Any help would be greatly appreciated!

====
PS: For reference the section in my numpyro model which calls these functions is:

    ...
    rho_LY_val = numpyro.sample('rho_ly',
        numpyro.distributions.ImproperUniform(
            numpyro.distributions.constraints.interval(-1., 1.),
            batch_shape=(), 
            event_shape=()
        )
    )
    
    std_normal_L = dist.Normal(0, 1).icdf(quantiles_L)
    std_normal_Y = dist.Normal(0, 1).icdf(quantiles_Y)

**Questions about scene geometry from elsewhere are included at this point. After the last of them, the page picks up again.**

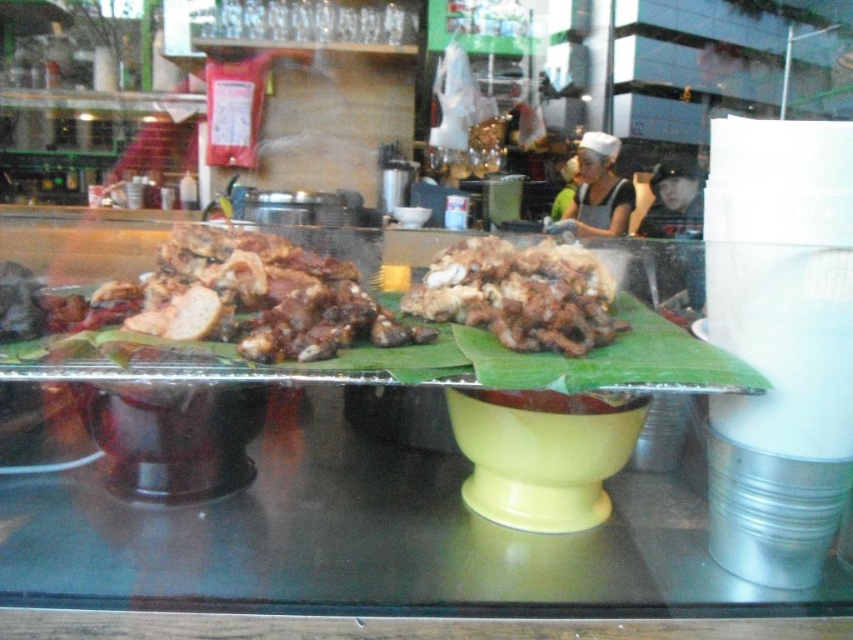
Is brown matte meat at center to the right of brown crispy meat at center from the viewer's perspective?

Incorrect, brown matte meat at center is not on the right side of brown crispy meat at center.

Who is shorter, brown matte meat at center or brown crispy meat at center?

brown crispy meat at center

Who is more forward, (277, 280) or (563, 280)?

Point (563, 280) is more forward.

You are a GUI agent. You are given a task and a screenshot of the screen. Output one action in this format:
    pyautogui.click(x=<x>, y=<y>)
    Task: Click on the brown matte meat at center
    
    Given the screenshot: What is the action you would take?
    pyautogui.click(x=256, y=298)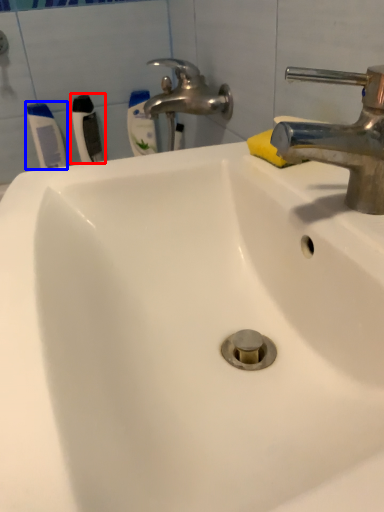
Question: Which object appears closest to the camera in this image, toothbrush (highlighted by a red box) or toothbrush (highlighted by a blue box)?

Choices:
 (A) toothbrush
 (B) toothbrush

Answer: (A)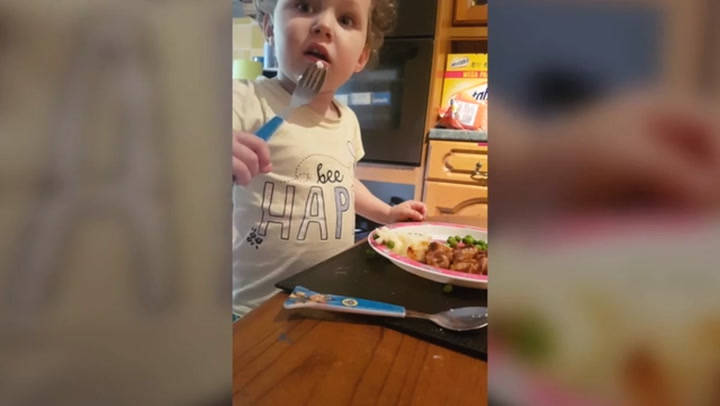
Locate an element on the screen. Image resolution: width=720 pixels, height=406 pixels. drawer handle is located at coordinates (477, 166).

    # cop_log_prob = numpyro.factor('cop_log_prob', gaussian_copula_lpdf(std_normal_L, std_normal_Y, rho_LY_val))
    cop_log_prob = numpyro.factor(
        'cop_log_prob',
        multivar_gaussian_copula_lpdf(std_normal_L, std_normal_Y, rho_LY_val)
        # gaussian_copula_lpdf(std_normal_L, std_normal_Y, rho_LY_val)
    )

martinjankowiak · April 3, 2023, 6:22pm

never use det and inv. instead compute a cholesky factorization and compute the logdet like 2 * cholesky_factor.diag().log().sum()) and use triangular_solve and similar to deal with the inverse. of course there may be additional issues with your implementation.

dman · April 12, 2023, 11:31am

Thanks for clarifying @martinjankowiak – this fixed the issue!